Histopathologically, AR involves a laceration between the longitudinal and circular muscle fibers of the ciliary body, causing posterior displacement of the circular muscles, along with the iris root, and disruption of the TM [2,16,17]. Early in the injury, IOP may be normal or low due to ciliary body hyposecretion, cyclodialysis clefts, or trabecular tears that create direct communication between Schlemm’s canal and the anterior chamber [8]. Over time, degenerative changes in the TM, such as atrophy, fibrosis, and hyalinization develop, impairing aqueous outflow and resulting in elevated IOP [8,18].
Initial management of ARG typically involves medical therapy [8]. Laser trabeculoplasty is normally ineffective [10,19]. Contact transscleral diode laser cyclophotocoagulation has mostly been described in advanced or refractory stages of ARG [20].

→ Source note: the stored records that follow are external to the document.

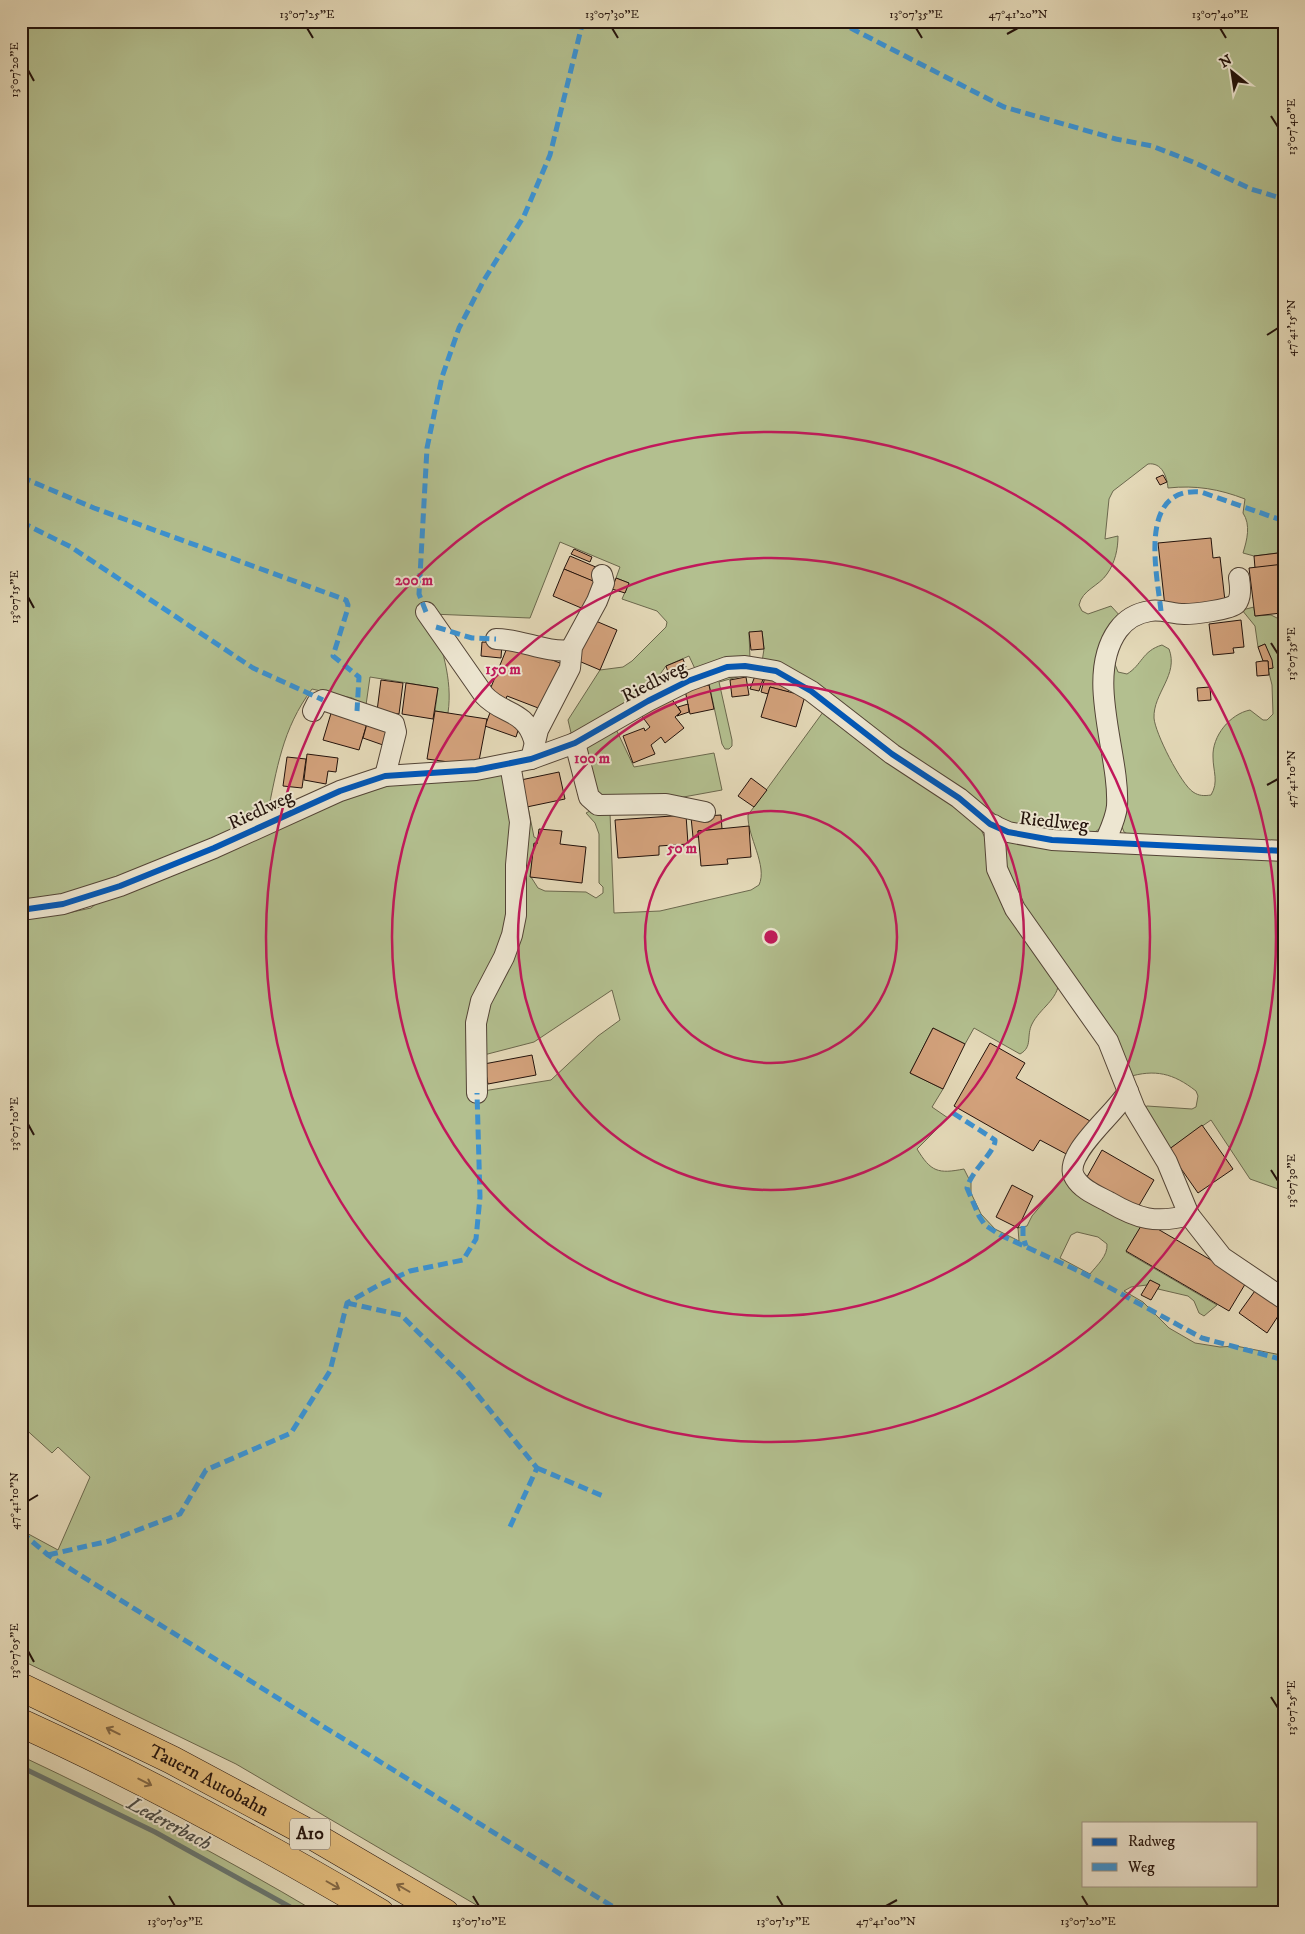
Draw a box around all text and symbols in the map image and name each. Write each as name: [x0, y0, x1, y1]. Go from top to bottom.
text: 13°07'25"E: [280, 7, 335, 22]
text: 13°07'30"E: [585, 7, 639, 22]
text: 13°07'35"E: [889, 7, 943, 22]
text: 47°41'20"N: [988, 7, 1048, 22]
text: 13°07'40"E: [1192, 7, 1249, 22]
text: 13°07'20"E: [7, 42, 22, 98]
north arrow: [1208, 48, 1258, 98]
text: N: [1217, 51, 1236, 72]
text: 13°07'40"E: [1284, 98, 1299, 155]
text: 47°41'15"N: [1284, 299, 1299, 357]
text: 13°07'15"E: [7, 570, 22, 624]
text: 200 m: [395, 571, 434, 590]
text: 13°07'35"E: [1284, 627, 1299, 681]
street label: Riedlweg: [618, 656, 691, 708]
text: 150 m: [485, 660, 521, 679]
text: 100 m: [574, 749, 611, 768]
text: 47°41'10"N: [1284, 750, 1299, 808]
street label: Riedlweg: [225, 785, 298, 835]
street label: Riedlweg: [1018, 807, 1091, 837]
text: 50 m: [666, 839, 698, 858]
centre of rings: [762, 928, 780, 946]
text: 13°07'10"E: [7, 1097, 22, 1151]
text: 13°07'30"E: [1284, 1154, 1299, 1208]
text: 47°41'10"N: [7, 1472, 22, 1530]
text: 13°07'05"E: [7, 1623, 22, 1679]
text: 13°07'25"E: [1284, 1680, 1299, 1735]
one-way arrow: [106, 1726, 121, 1735]
street label: Tauern Autobahn: [145, 1739, 273, 1821]
one-way arrow: [137, 1778, 152, 1787]
water label: Ledererbach: [122, 1791, 215, 1857]
road number: A10: [290, 1818, 330, 1850]
legend: [1082, 1822, 1258, 1886]
text: Radweg: [1128, 1832, 1176, 1851]
text: Weg: [1127, 1858, 1155, 1877]
one-way arrow: [325, 1881, 339, 1891]
one-way arrow: [396, 1883, 410, 1893]
text: 13°07'05"E: [147, 1914, 203, 1929]
text: 13°07'10"E: [452, 1914, 506, 1929]
text: 13°07'15"E: [756, 1914, 810, 1929]
text: 47°41'00"N: [856, 1914, 916, 1929]
text: 13°07'20"E: [1060, 1914, 1116, 1929]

In cases that require surgery for IOP control, ARG is a known risk factor for surgical failure. GDDs, particularly Molteno implants (Nova Eye Medical, Fremont, CA, USA), have shown some success but are less effective in ARG than cases with previous failed filtering procedures or in aphakic or pseudophakic eyes [21]. Trabeculectomy with mitomycin C has effectively controlled IOP in ARG, outperforming trabeculectomy without antimetabolites and Molteno implants [22,23]. However, overall success rates for filtering surgeries in ARG are lower compared to POAG, and they carry significant risks of postoperative complications, such as wound leaks, shallow or flat anterior chambers, hypotony, infection, choroidal effusion, and hemorrhage [24].
MIGS may offer moderate and prompt IOP control with a better safety profile than traditional filtering surgeries [2,25]. Additionally, preservation of conjunctival tissue allows for future filtering procedures, if necessary. The best MIGS for ARG is still under investigation. A recent report of GATT in an ARG patient showed success [11]. GATT, which shears the TM, is considered more traumatic and poses higher risks of hyphema compared to Trabectome® [26]. Additionally, the Trabectome® has the advantage of selectively removing compromised TM, including areas of dense pigmentation, peripheral anterior synechiae, fibrotic scars, hyalinized trabeculae, and posterior extension of Descemet’s membrane, thereby restoring aqueous outflow by facilitating direct communication with Schlemm’s canal [1]. Further studies are needed to compare the efficacy of different MIGS in ARG.
This case adds to the limited literature on surgical management of traumatic glaucoma with mixed mechanisms, offering a detailed account of Trabectome® use in a scenario that involved angle recession, post-vitrectomy inflammation, and possible steroid-induced IOP elevation. While a similar technique was visually demonstrated by Nils Loewen [12], to the best of our knowledge, no peer-reviewed case report has previously described the clinical decision-making and postoperative course in this setting.
Conclusions
This case highlights the potential role of Trabectome® in managing mixed-mechanism traumatic glaucoma involving extensive angle recession. The procedure resulted in effective IOP control and medication reduction for at least one year. Further research is warranted to compare surgical options and evaluate long-term outcomes in this challenging subset of glaucoma.